Carry on the thesis passage about sustainability in tourism destinations, picking up after its last sentence.

Selected passage START

1.2 Research objective and approach

The purpose of this thesis is to widen the theorizations on sustainability by offering an empirically informed perspective for investigating possibilities for individual and collective local economic agency in sustainability transformations in tourism destinations. In this thesis, the objective is to understand

how sustainability can be facilitated through local economic relations in resort-oriented destination development contexts.

The aim is to empirically investigate issues related to cooperation as well as conflict between local tourism actors and examine them in relation economic relations, agency and tourism politics. In the current study, the ideal of economic growth as the primary driver and the aim of collective action is questioned. Through empirical analysis, I first examine how (un)sustainability manifests in economic relations between local tourism actors and, based on this empirical understanding, discuss what changes would be required to move towards more sustainable tourism futures. Destination transformation and evolution towards new development paths that deviate from enclave tourist resorts is a research topic that has been studied relatively little in tourism geographies (see Saarinen 2017: 432). To address this, my intention is to develop an empirically grounded method of critical inquiry, one that offers not only a description of existing injustices but also seeks to find ways to actualize changes in tourism communities.

Selected passage END
The data START

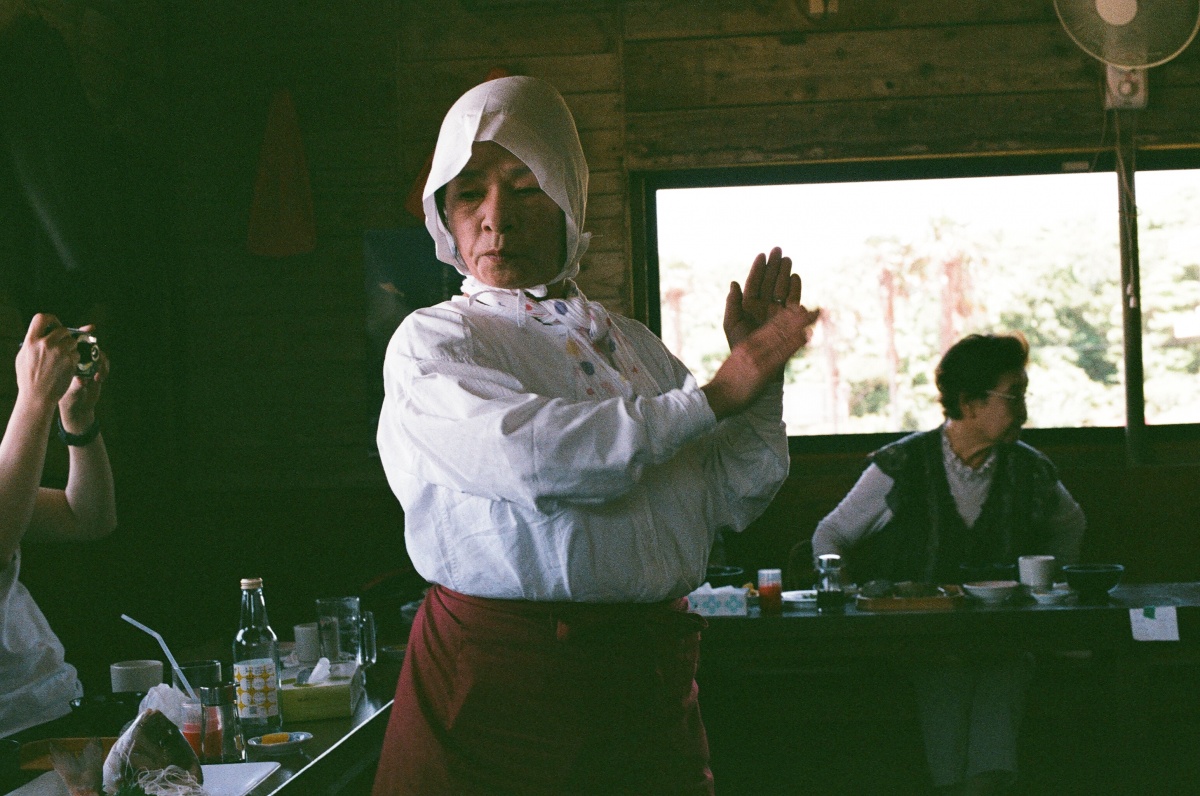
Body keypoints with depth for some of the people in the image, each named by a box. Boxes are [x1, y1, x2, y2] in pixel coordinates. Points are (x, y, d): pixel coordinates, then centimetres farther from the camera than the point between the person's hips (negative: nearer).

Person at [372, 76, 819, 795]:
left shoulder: (633, 345, 16)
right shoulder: (431, 343, -1)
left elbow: (733, 500, 18)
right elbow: (533, 457, -20)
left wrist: (759, 376, 4)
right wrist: (714, 397, -12)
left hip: (651, 673, 5)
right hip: (499, 673, -5)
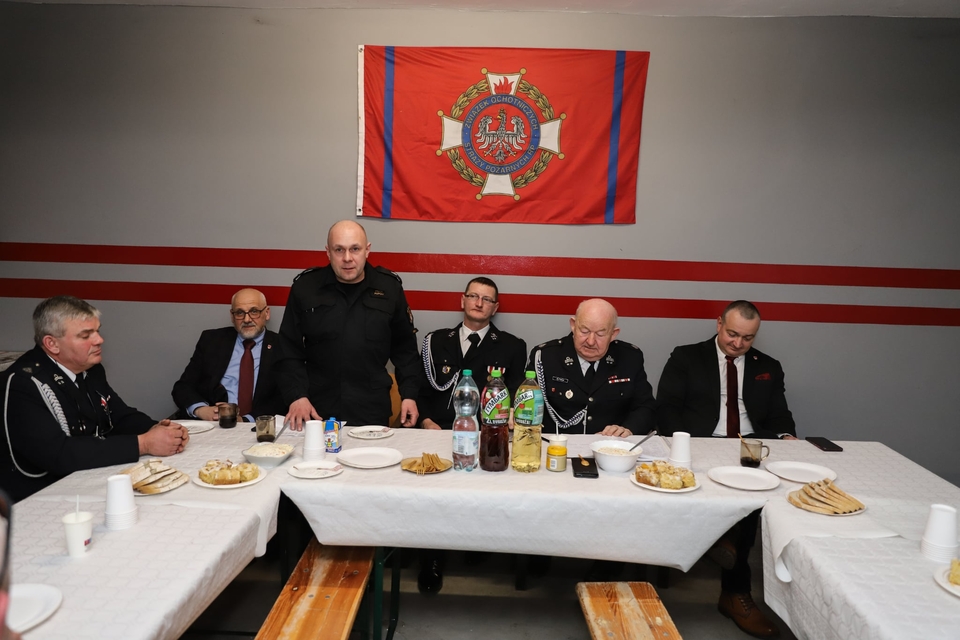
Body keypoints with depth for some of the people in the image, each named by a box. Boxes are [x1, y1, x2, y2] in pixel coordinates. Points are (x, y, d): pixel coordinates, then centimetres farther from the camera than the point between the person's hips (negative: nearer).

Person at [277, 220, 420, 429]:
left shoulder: (389, 287, -1)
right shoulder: (305, 286, -2)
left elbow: (404, 348, 7)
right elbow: (289, 350, 1)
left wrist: (409, 395, 1)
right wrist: (297, 396, -10)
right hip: (318, 411, 0)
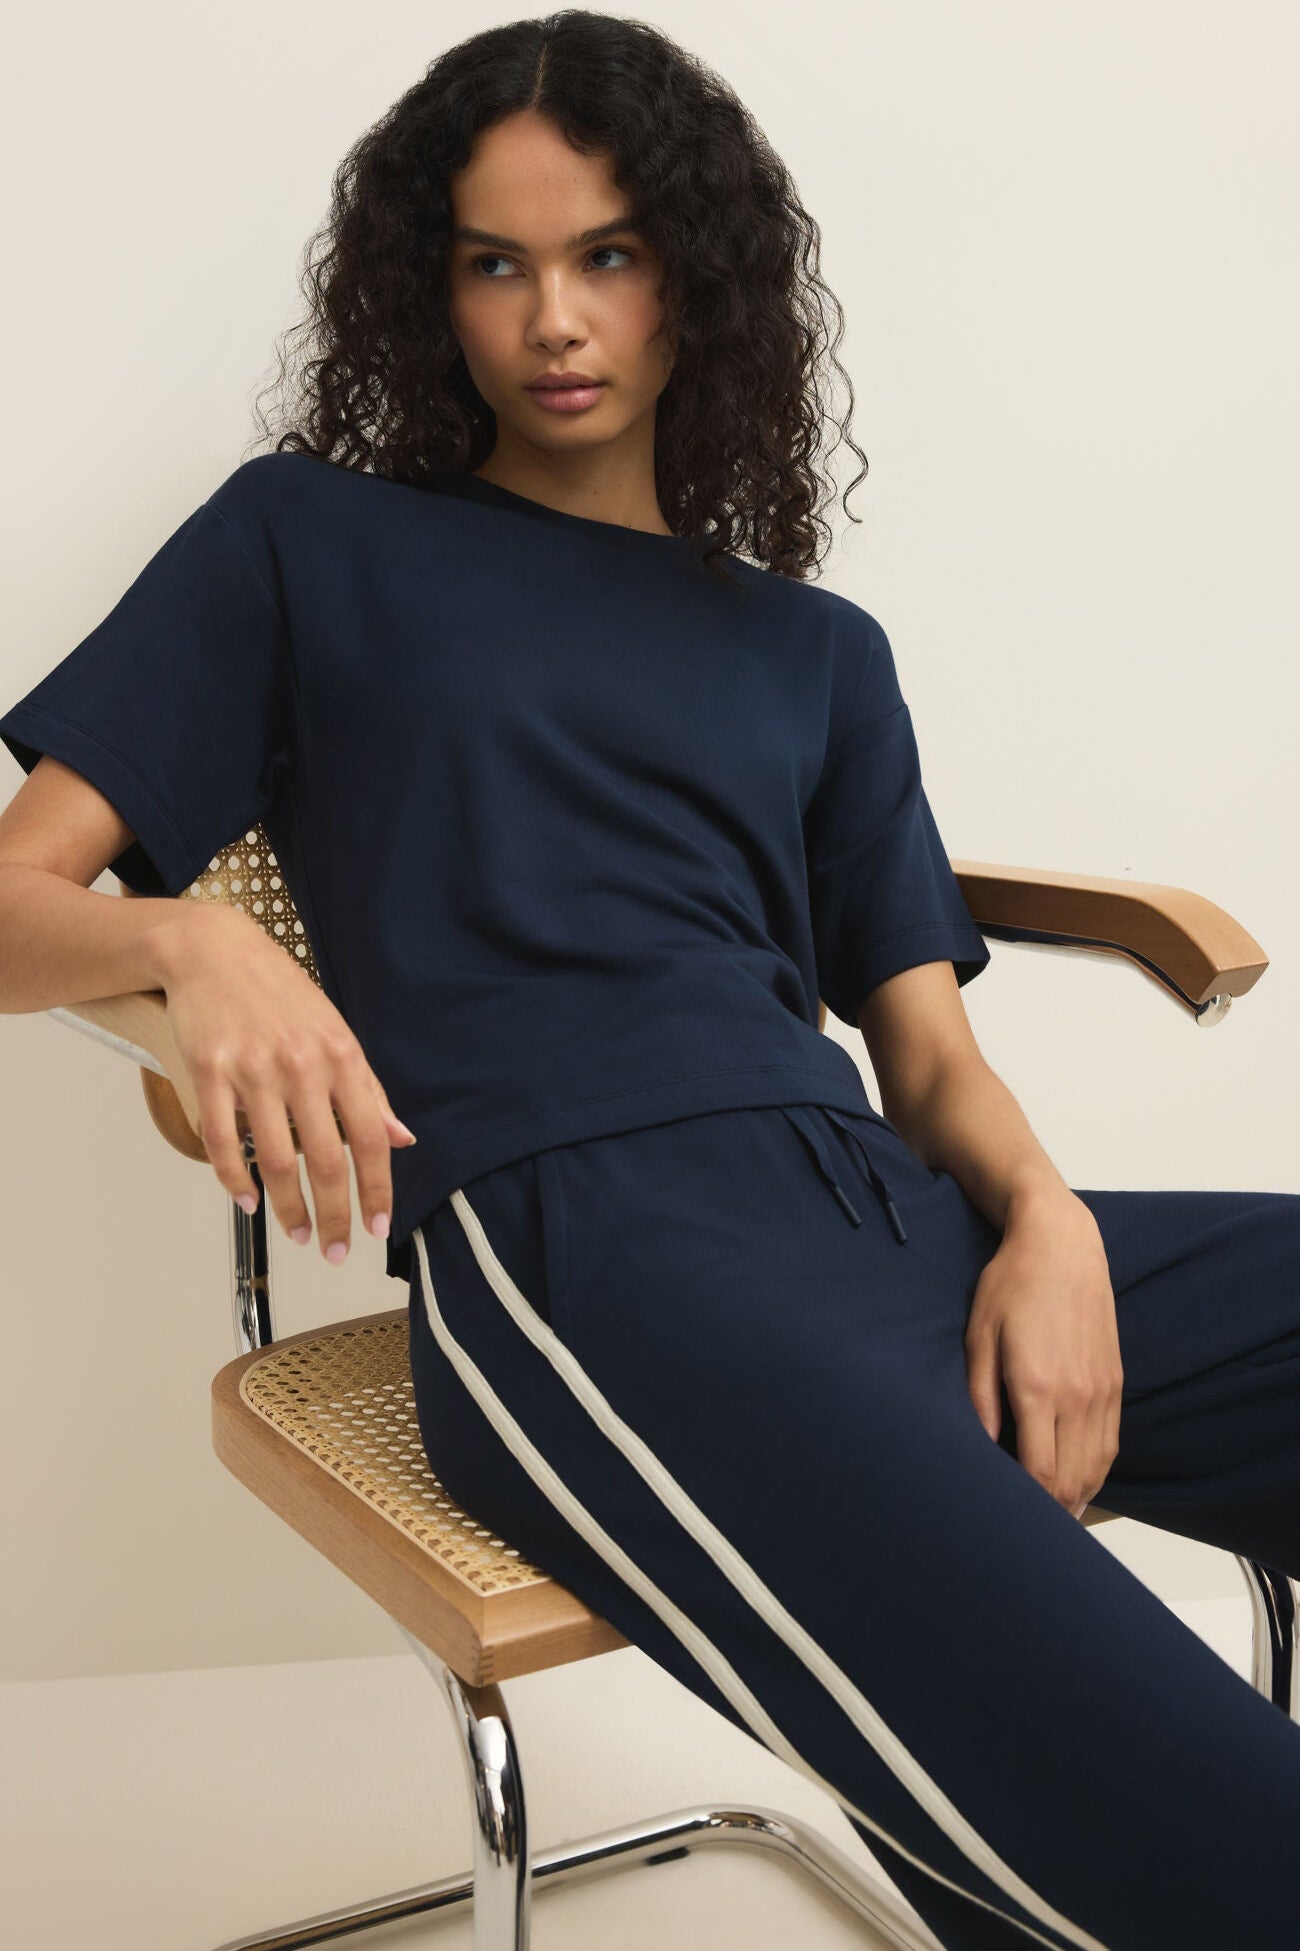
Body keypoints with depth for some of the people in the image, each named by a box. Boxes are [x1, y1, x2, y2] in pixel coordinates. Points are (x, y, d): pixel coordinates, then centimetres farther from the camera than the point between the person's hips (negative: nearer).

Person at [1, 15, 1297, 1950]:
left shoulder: (814, 651, 28)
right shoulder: (309, 543, 18)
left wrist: (1045, 1214, -3)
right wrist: (196, 941, -13)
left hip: (890, 1214, 6)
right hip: (572, 1232, -5)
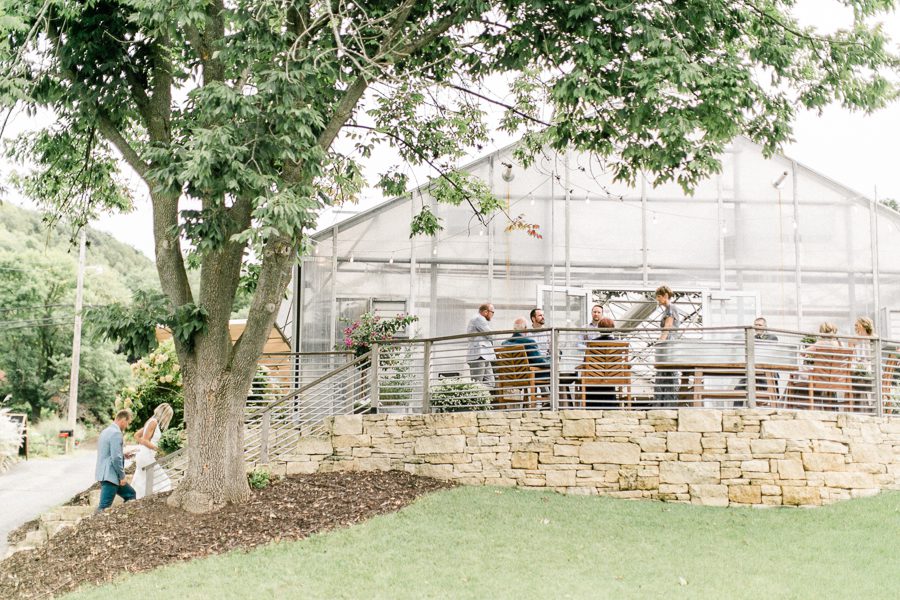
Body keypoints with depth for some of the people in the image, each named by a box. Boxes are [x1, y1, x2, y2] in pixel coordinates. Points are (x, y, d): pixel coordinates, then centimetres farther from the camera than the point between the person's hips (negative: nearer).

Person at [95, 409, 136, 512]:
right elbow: (116, 458, -21)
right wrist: (122, 476, -12)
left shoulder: (107, 431, 16)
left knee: (130, 495, 18)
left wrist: (123, 455, 20)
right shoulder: (116, 433, -16)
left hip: (104, 474, 11)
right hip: (110, 475, -11)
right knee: (104, 507, -9)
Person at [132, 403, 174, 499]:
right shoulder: (154, 422, -13)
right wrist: (156, 448, -21)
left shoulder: (151, 421, 13)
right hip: (146, 456, -9)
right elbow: (145, 440, -18)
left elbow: (137, 436, 18)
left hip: (142, 455, 9)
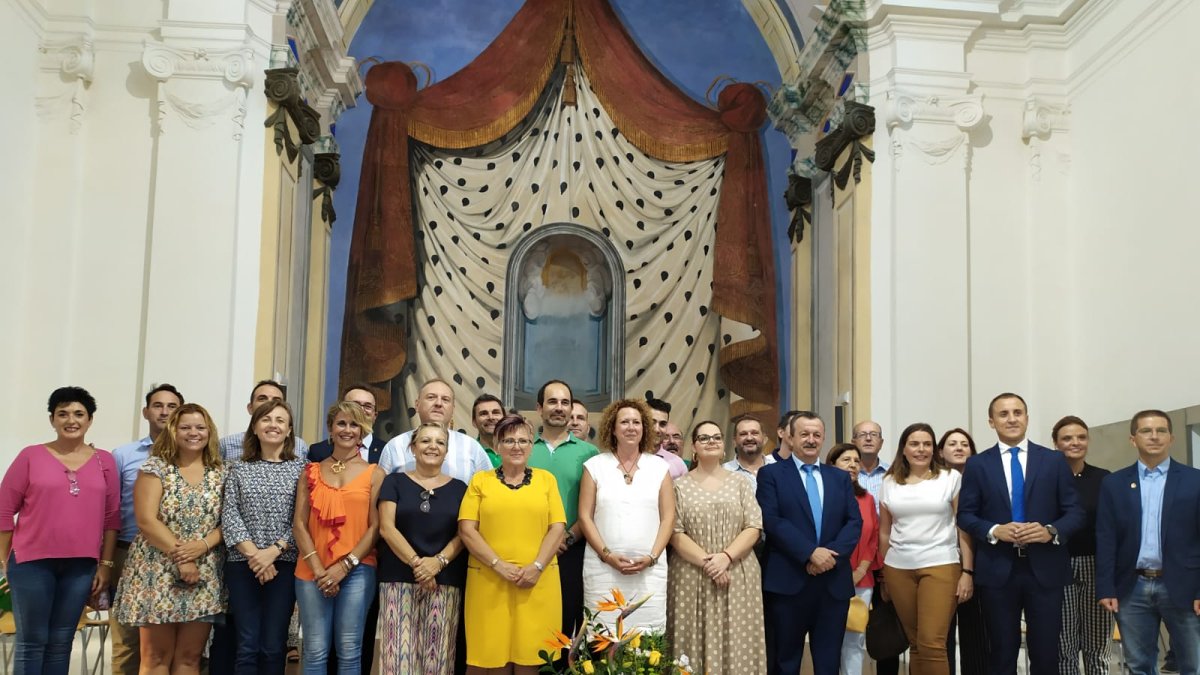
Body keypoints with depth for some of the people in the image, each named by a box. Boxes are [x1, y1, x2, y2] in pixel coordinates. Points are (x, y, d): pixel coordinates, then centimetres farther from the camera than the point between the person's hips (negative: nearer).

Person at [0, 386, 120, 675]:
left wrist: (106, 564, 4)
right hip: (32, 562, -2)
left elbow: (112, 516, 7)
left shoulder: (104, 461, 6)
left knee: (61, 642, 9)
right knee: (32, 641, 2)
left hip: (81, 565, 2)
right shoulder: (31, 456, 0)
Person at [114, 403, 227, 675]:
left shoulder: (221, 473, 8)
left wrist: (203, 545, -15)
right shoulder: (156, 468, -1)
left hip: (204, 577, 3)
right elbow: (146, 521, -10)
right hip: (159, 573, -3)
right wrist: (181, 559, -15)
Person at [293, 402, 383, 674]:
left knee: (349, 650, 1)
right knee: (315, 651, 1)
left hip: (357, 570, -1)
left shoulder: (374, 474, 6)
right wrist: (318, 569, -7)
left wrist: (345, 565, -9)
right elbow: (299, 523, 4)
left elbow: (375, 526, 0)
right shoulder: (311, 472, 11)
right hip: (312, 571, 1)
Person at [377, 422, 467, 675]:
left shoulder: (459, 488, 11)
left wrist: (439, 561, -14)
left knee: (438, 654, -2)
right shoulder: (394, 482, 8)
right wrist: (416, 562, -13)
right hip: (399, 579, -1)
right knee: (399, 653, -7)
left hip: (445, 581, 1)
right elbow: (386, 528, -2)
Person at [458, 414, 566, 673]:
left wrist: (537, 567, -8)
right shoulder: (480, 480, 9)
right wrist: (499, 565, -10)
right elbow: (467, 530, 0)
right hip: (489, 581, -1)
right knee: (494, 652, 0)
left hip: (537, 581, 1)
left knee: (529, 654, 1)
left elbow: (557, 527, 5)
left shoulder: (546, 479, 12)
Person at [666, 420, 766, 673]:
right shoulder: (680, 486, 4)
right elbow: (675, 533, -3)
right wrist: (706, 562, -14)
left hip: (738, 575, 1)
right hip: (692, 576, -1)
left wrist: (726, 557, -13)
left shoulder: (740, 482, 8)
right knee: (697, 640, -1)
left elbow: (754, 527, 1)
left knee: (737, 643, 0)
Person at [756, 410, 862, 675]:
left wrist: (833, 553, -12)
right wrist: (810, 553, -18)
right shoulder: (771, 474, 3)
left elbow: (855, 522, 5)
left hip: (834, 583, 4)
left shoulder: (840, 478, 15)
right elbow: (772, 521, -9)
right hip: (788, 582, -3)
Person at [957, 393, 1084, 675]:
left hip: (1044, 569, 0)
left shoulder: (1054, 461, 6)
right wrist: (994, 531, -15)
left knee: (1046, 652, 3)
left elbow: (1075, 512, 4)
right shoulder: (977, 464, 6)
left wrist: (1051, 531, -16)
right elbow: (965, 515, 3)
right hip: (997, 570, 0)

The data END

*Response box*.
In the study, I examine local economic relations in the tourism destination transformation process as they appear from the perspective of local economic actors who are involved in tourism economy. In other words, I seek to understand the everyday tourism realities of

local tourism actors; what the current circumstances are in destination economies; and how

‘unsustainabilities’ are experienced and reproduced in the everyday ‘on the ground’. I am interested in the diversity of motivations that drive the economic relations and agency of local tourism actors. The research focus on economic subjects and their lived experiences coheres with the anthropological research perspective proposed by Heikkinen et al.

(2016). To comprehend processes that operate in a local–global nexus, they recommend a context-sensitive, bottom-up view and a focus on lived realities. Furthermore, they argue it is necessary to bring forward local voices and counter-discourses that may otherwise be suppressed by global tourism-related discourses. In this way, it becomes possible to co-produce knowledge of tourism that is locally sensitive but also aware of global issues.

Similarly, Salazar (2017) suggests that to change tourism economies, “we need fine-grained empirical analyses that disentangle who exactly is doing what, how it is being done, for what reason, and what can be done about it” (p. 705). He explains that this enables one to see how tourism-induced social injustices and power imbalances affect people differently depending on the subject’s social positionality.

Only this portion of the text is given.